■ What the task asks: Return every line of the material below that contains the string "phòng", matching case exactly.

------------------------------------------------

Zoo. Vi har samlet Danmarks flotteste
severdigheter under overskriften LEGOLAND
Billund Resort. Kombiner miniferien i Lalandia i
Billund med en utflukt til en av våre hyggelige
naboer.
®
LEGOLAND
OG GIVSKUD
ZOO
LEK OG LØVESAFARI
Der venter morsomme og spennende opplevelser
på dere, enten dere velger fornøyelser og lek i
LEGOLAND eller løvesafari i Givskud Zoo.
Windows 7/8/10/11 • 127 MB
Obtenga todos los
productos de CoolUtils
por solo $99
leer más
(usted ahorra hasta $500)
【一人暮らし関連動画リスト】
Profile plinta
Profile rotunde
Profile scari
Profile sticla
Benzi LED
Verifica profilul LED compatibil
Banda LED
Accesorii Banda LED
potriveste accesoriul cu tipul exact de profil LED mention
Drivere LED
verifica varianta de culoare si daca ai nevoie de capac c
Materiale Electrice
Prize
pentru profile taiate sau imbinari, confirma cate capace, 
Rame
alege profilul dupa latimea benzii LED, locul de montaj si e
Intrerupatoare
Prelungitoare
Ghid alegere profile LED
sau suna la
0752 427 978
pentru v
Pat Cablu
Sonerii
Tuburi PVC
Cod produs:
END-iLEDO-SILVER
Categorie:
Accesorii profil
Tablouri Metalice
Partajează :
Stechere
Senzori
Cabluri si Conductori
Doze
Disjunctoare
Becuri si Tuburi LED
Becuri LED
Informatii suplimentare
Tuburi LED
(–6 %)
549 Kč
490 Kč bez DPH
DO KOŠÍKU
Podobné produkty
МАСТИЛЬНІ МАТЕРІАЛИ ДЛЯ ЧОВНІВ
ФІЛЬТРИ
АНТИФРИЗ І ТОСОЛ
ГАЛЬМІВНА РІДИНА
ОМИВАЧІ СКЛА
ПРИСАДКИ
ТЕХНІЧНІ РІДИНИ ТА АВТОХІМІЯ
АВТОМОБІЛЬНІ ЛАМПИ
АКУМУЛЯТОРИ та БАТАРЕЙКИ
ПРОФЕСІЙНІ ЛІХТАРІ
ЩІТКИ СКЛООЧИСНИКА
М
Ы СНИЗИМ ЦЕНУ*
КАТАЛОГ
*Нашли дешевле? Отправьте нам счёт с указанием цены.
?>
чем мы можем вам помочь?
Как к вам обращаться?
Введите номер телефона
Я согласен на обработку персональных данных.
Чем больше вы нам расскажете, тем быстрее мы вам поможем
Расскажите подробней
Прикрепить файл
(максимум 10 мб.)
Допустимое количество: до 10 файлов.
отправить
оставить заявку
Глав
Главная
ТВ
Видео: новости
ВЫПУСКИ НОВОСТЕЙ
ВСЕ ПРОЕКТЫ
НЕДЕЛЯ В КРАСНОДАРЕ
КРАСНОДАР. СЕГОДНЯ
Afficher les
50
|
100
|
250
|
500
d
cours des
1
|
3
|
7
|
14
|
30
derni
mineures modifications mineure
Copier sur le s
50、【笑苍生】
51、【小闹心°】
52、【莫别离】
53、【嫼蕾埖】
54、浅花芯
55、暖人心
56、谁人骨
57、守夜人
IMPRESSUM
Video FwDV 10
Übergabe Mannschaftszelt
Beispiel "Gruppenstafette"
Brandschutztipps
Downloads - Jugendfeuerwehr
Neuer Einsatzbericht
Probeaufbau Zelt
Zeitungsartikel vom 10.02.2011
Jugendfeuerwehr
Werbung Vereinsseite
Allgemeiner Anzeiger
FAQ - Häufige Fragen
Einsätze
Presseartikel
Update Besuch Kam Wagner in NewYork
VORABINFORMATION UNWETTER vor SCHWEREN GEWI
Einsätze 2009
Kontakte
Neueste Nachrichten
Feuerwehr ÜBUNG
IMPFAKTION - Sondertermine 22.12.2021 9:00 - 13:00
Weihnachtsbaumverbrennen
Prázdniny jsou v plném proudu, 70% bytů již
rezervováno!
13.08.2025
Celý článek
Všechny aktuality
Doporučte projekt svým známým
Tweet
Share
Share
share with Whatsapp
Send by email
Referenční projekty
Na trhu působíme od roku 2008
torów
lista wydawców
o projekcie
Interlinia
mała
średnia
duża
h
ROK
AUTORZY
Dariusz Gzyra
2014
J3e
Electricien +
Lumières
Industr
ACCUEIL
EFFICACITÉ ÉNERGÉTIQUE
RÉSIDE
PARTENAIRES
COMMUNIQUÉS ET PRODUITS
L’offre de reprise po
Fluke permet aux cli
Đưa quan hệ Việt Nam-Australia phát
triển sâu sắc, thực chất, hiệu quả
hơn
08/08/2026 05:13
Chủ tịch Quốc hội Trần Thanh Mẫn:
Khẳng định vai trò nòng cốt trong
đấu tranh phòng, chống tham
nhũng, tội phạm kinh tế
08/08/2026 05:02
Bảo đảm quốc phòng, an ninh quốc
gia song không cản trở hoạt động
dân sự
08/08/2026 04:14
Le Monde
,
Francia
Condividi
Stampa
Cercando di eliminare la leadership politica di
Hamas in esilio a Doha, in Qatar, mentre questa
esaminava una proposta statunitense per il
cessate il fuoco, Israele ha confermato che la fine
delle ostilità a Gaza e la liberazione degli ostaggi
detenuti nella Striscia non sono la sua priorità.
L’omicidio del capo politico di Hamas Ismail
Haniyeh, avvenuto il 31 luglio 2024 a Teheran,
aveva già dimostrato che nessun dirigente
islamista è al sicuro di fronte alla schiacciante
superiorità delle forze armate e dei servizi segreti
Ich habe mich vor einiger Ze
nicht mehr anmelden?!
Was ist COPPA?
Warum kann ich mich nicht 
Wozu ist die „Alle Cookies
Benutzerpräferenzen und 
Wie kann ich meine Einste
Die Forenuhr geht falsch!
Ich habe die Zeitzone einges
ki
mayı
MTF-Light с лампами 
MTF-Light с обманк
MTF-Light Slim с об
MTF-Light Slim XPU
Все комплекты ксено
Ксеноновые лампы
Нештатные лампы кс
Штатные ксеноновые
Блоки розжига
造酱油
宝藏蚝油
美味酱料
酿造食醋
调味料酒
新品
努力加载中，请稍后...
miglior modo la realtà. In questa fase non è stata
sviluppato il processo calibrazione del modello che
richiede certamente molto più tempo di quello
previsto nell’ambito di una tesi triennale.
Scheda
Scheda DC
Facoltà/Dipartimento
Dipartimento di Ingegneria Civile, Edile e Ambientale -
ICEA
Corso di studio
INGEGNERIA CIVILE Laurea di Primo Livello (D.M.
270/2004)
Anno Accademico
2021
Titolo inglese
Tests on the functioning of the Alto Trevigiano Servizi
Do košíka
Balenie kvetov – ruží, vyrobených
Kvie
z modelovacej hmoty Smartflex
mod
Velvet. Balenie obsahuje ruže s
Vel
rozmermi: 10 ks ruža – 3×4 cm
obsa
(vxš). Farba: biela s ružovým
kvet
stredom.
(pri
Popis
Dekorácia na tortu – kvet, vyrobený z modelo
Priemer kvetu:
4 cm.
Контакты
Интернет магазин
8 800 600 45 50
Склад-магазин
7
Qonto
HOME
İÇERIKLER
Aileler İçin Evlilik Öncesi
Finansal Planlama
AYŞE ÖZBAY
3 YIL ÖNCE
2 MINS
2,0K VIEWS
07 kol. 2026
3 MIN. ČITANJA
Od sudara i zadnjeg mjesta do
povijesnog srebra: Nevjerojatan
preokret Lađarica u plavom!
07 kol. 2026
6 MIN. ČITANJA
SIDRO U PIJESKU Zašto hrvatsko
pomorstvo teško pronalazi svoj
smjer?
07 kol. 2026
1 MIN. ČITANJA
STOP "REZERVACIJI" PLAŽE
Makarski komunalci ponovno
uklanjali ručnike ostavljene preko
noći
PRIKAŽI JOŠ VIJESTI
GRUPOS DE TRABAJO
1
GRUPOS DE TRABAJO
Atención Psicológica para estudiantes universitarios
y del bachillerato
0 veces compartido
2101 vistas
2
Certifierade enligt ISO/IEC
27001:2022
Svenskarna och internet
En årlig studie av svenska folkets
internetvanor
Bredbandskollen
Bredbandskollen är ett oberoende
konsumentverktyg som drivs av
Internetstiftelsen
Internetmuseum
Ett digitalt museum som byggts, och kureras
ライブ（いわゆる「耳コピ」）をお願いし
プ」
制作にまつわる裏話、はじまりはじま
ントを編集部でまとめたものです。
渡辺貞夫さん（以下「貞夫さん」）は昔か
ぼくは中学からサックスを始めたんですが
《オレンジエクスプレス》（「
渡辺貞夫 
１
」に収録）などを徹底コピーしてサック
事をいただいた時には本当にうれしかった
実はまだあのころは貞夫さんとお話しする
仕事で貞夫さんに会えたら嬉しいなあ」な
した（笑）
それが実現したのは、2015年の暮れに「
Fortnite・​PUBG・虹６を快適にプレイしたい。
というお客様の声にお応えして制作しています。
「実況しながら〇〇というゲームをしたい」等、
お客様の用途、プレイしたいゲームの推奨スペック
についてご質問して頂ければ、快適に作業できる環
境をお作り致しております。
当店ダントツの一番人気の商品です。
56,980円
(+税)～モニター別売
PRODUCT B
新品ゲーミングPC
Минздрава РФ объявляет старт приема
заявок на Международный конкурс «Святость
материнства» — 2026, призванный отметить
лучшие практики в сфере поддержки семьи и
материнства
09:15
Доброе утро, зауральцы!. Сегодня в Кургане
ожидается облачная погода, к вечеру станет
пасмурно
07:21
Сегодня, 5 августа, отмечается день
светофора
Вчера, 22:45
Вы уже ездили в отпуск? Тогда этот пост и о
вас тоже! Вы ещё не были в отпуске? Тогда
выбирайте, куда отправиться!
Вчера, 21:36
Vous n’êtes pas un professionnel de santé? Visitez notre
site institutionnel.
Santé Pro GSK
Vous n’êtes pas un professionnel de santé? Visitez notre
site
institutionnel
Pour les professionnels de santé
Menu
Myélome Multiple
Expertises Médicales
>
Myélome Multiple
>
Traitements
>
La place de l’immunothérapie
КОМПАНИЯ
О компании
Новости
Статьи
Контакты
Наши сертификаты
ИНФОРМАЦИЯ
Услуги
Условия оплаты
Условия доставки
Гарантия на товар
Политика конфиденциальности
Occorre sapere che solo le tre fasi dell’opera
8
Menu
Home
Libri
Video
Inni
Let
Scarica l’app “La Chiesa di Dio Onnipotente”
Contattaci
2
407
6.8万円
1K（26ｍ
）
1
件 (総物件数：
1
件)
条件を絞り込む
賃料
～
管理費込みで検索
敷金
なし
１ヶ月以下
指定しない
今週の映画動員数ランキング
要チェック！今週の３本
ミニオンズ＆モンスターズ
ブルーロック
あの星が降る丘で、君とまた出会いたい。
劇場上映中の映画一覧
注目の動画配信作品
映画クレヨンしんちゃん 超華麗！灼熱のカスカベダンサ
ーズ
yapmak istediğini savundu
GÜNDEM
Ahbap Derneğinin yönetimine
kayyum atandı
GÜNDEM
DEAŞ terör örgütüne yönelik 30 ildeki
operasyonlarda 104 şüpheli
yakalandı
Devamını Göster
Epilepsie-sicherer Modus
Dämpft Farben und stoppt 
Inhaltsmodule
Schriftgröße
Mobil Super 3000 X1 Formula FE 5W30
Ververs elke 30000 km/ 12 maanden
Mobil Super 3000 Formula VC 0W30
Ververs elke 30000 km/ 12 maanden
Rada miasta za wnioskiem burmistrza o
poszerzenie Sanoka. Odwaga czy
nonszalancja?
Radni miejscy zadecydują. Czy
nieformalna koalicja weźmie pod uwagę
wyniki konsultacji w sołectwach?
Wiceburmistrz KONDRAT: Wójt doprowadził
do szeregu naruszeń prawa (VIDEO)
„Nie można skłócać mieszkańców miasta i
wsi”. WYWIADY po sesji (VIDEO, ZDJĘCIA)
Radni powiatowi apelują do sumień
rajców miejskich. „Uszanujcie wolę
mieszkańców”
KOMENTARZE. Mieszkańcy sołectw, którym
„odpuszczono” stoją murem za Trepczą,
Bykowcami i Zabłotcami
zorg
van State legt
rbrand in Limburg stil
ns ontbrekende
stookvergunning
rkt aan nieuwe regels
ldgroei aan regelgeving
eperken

------------------------------------------------

■ Problem solution:
đấu tranh phòng, chống tham
Bảo đảm quốc phòng, an ninh quốc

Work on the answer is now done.